Bob Iger, Disney chief executive, this year openly pondered whether some of its assets still fit within the company, prompting speculation that he was considering disposals. But no deals emerged, leading some investors to conclude there is little appetite among private equity or tech companies for acquiring legacy businesses.

Paramount’s shares have risen almost 40 percent since early November as sale speculation mounted. The stock rose sharply after the Skydance talks were reported, but both Paramount and Warner shares fell after news of their discussions came to light.
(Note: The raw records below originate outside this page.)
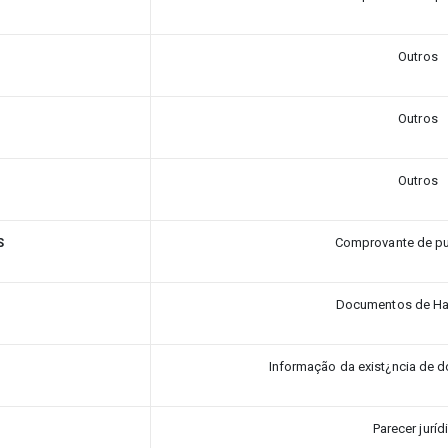
Outros
Outros
Outros
S
Comprovante de pu
Documentos de Hab
Informação da exist¿ncia de 
Parecer juríd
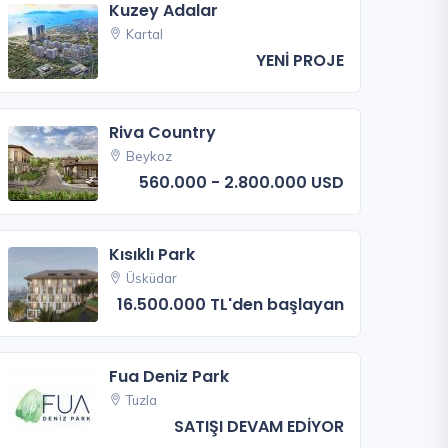
Kuzey Adalar
Kartal
YENİ PROJE
Riva Country
Beykoz
560.000 - 2.800.000 USD
Kısıklı Park
Üsküdar
16.500.000 TL'den başlayan
Fua Deniz Park
Tuzla
SATIŞI DEVAM EDİYOR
Analysts said the two companies’ high debt levels were an immediate concern for investors. “We suspect investors will focus on pro forma leverage above all else,” Citi analysts wrote in a note last week. They estimated that an all-stock combination of Warner and Paramount could yield at least $1 billion of synergies.

But Greenfield said merging two companies with lossmaking streaming services and large portfolios of declining television assets was not the answer to their problems.

“The right answer should be, let’s stop trying to be in the streaming business,” he said. “The answer is, let’s get smaller and focused and stop trying to be a huge company. Let’s dramatically shrink.”